• EXERCISE DETAILS:
Rewrite the text of the rows below with "Kaiserin" changed to "Empress" wherever it appears and nothing else altered, leaving the pictures out of your answer.

Page-level text extractions
==========
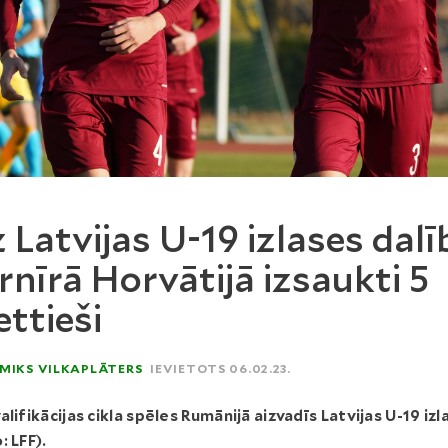
 Latvijas U-19 izlases dalī
rnīrā Horvātijā izsaukti 5
ttieši
MIKS VILKAPLĀTERS
IEVIETOTS 06.02.23.
alifikācijas cikla spēles Rumānijā aizvadīs Latvijas U-19 izl
: LFF).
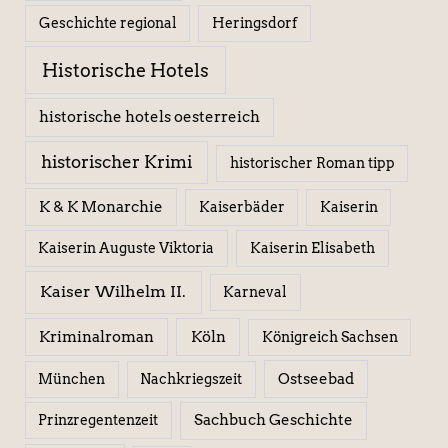
Geschichte regional
Heringsdorf
Historische Hotels
historische hotels oesterreich
historischer Krimi
historischer Roman tipp
K & K Monarchie
Kaiserbäder
Kaiserin
Kaiserin Elisabeth
Kaiserin Auguste Viktoria
Kaiser Wilhelm II.
Karneval
Kriminalroman
Köln
Königreich Sachsen
Ostseebad
München
Nachkriegszeit
Sachbuch Geschichte
Prinzregentenzeit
==========
• SOLVED PROBLEM:
 Latvijas U-19 izlases dalī
rnīrā Horvātijā izsaukti 5
ttieši
MIKS VILKAPLĀTERS
IEVIETOTS 06.02.23.
alifikācijas cikla spēles Rumānijā aizvadīs Latvijas U-19 izl
: LFF).
Geschichte regional
Heringsdorf
Historische Hotels
historische hotels oesterreich
historischer Krimi
historischer Roman tipp
K & K Monarchie
Kaiserbäder
Empress
Empress Elisabeth
Empress Auguste Viktoria
Kaiser Wilhelm II.
Karneval
Kriminalroman
Köln
Königreich Sachsen
Ostseebad
München
Nachkriegszeit
Sachbuch Geschichte
Prinzregentenzeit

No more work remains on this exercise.